Connor’s dream came true via $10,000 raised by Gault from its more than 100 employees, customer contributions and donations made on the company’s website.
“This was our first year, and now we’re excited about our second campaign,” said Sam Gault, the company’s fifth generation president.
The second campaign dubbed “Dollars for Dreams,” is hard to miss, as its advertised on a propane truck visible not only on deliveries, but at area fire department “Touch a Truck” events.
According to Gault, one penny for every gallon sold from the truck, which delivers about 500,000 gallons per year, will go to Make-A-Wish.
“Our corporate mission is to give back to the communities we serve all throughout Fairfield County,” said Gault.
The company’s work with Make-A-Wish is being coordinated by Gault’s nieces Megan and Meredith Donaher and nephew Brendan Donaher.

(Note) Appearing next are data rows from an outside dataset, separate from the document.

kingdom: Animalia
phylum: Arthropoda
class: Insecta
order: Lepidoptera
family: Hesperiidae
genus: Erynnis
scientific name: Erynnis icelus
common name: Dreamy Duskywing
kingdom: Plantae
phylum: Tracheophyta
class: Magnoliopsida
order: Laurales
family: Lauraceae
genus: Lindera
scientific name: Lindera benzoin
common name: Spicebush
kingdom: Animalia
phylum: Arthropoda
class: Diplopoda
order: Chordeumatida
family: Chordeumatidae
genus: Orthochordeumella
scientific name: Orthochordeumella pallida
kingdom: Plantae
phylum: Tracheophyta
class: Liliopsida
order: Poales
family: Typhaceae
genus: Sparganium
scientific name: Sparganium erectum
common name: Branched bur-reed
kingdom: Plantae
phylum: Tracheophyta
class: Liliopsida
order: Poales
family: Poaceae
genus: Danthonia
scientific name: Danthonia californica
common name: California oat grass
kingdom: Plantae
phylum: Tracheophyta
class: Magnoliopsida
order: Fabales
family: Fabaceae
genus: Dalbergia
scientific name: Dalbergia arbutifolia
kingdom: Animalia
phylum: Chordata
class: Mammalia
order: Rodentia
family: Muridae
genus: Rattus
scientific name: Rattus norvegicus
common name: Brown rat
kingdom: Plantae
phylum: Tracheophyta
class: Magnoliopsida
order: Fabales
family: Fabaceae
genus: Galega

“A year-and-a-half ago we started the partnership; we did the truck and started the campaign to raise money,” Meredith Donaher said. “We have a lot of employees with kids, and they can really relate to it.”
“I think it’s great that the employees and the customers could get together to send Connor to Atlantis,” Megan Donaher chimed-in.
For Connor’s mother, the family vacation had a lot of unexpected firsts.
“They came and picked us up,” she said. “We had our first limo ride when they took us to the airport.”
Connor did not seem slowed down at the party. He was energized. Donning a pair of sunglasses, he ran ahead eager to mingle and talk about his trip.